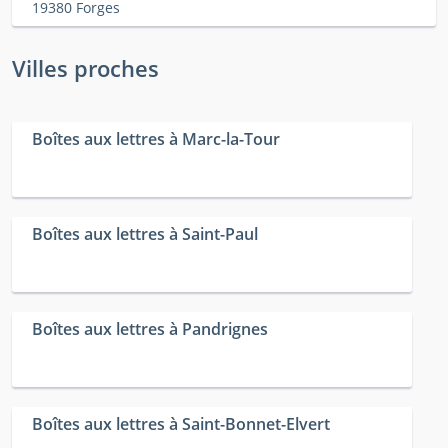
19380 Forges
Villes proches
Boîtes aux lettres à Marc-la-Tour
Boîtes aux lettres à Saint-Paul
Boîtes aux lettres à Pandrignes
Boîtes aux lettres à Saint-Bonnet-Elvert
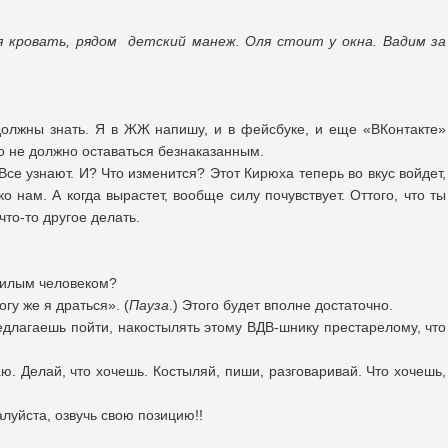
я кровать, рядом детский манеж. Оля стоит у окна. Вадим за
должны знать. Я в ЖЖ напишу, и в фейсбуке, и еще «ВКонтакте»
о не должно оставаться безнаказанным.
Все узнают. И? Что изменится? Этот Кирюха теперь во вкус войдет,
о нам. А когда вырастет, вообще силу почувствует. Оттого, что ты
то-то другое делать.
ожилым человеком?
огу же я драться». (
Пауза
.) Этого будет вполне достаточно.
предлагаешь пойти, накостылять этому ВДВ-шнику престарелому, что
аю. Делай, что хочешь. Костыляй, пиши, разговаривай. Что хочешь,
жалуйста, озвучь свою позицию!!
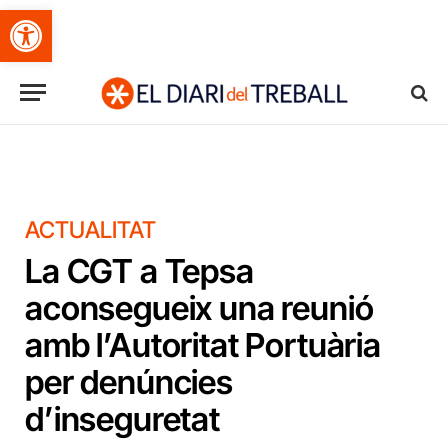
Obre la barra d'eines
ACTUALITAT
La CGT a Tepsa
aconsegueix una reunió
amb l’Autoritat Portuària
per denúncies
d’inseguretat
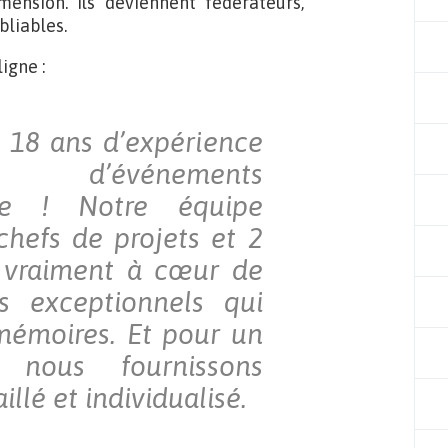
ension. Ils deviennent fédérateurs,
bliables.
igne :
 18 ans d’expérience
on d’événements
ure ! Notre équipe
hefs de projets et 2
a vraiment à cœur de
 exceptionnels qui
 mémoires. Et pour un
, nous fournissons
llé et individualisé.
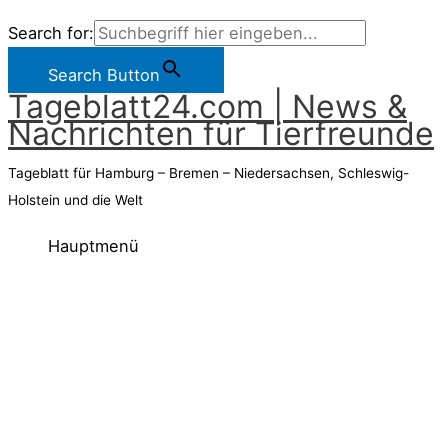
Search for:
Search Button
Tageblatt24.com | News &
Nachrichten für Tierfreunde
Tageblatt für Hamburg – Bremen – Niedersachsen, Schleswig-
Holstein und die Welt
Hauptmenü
------
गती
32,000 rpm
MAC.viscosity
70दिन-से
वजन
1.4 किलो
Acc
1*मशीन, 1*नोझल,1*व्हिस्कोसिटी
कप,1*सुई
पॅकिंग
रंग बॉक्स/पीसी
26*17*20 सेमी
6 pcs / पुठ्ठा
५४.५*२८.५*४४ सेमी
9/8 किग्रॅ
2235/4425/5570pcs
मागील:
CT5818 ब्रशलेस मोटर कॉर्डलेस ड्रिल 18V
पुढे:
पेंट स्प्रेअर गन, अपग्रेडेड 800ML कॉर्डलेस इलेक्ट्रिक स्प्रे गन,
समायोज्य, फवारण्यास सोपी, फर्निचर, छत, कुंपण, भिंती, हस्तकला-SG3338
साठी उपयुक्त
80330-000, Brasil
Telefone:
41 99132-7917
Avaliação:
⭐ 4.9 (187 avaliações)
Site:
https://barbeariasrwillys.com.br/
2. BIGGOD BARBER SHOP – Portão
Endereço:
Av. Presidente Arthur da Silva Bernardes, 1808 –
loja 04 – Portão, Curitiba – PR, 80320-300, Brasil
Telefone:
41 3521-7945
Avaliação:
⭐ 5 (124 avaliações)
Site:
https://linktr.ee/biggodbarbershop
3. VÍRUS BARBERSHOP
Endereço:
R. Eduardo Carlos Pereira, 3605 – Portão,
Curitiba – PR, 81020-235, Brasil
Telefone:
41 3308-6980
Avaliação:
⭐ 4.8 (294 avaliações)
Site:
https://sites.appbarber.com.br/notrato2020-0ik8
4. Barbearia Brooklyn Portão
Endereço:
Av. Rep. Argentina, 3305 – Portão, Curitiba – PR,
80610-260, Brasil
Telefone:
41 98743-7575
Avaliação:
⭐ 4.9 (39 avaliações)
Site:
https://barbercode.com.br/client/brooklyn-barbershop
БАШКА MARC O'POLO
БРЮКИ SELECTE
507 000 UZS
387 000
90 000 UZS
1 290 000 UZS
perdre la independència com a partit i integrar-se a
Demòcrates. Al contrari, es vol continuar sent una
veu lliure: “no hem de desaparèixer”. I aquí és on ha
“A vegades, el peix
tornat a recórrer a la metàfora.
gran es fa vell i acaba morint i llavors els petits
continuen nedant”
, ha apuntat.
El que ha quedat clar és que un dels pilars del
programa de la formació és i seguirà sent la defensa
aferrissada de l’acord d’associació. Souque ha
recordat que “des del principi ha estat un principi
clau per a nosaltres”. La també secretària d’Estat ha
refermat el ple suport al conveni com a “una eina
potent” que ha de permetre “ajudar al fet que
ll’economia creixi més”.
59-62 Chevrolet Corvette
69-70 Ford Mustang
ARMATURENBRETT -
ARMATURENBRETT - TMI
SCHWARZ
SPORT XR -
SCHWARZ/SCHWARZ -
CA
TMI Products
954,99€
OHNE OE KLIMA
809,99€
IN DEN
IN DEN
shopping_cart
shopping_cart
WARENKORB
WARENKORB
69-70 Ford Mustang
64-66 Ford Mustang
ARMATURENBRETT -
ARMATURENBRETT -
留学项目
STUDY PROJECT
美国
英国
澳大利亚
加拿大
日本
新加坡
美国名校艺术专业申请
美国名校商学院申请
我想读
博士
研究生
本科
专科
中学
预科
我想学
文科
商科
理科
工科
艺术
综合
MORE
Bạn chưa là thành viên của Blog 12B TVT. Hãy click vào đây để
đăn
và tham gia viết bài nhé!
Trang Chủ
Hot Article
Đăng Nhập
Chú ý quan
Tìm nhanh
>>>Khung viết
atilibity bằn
------
Goal of the exercise:
Skipping every picture, transcribe exactly the lines above from the one containing "Boîtes aux lettres à Pandrignes" through the one containing "18 ans d’expérience", both included.

Exercise result:
Boîtes aux lettres à Pandrignes
Boîtes aux lettres à Saint-Bonnet-Elvert
я кровать, рядом детский манеж. Оля стоит у окна. Вадим за
должны знать. Я в ЖЖ напишу, и в фейсбуке, и еще «ВКонтакте»
о не должно оставаться безнаказанным.
Все узнают. И? Что изменится? Этот Кирюха теперь во вкус войдет,
о нам. А когда вырастет, вообще силу почувствует. Оттого, что ты
то-то другое делать.
ожилым человеком?
огу же я драться». (
Пауза
.) Этого будет вполне достаточно.
предлагаешь пойти, накостылять этому ВДВ-шнику престарелому, что
аю. Делай, что хочешь. Костыляй, пиши, разговаривай. Что хочешь,
жалуйста, озвучь свою позицию!!
Obre la barra d'eines
ACTUALITAT
La CGT a Tepsa
aconsegueix una reunió
amb l’Autoritat Portuària
per denúncies
d’inseguretat
ension. Ils deviennent fédérateurs,
bliables.
igne :
 18 ans d’expérience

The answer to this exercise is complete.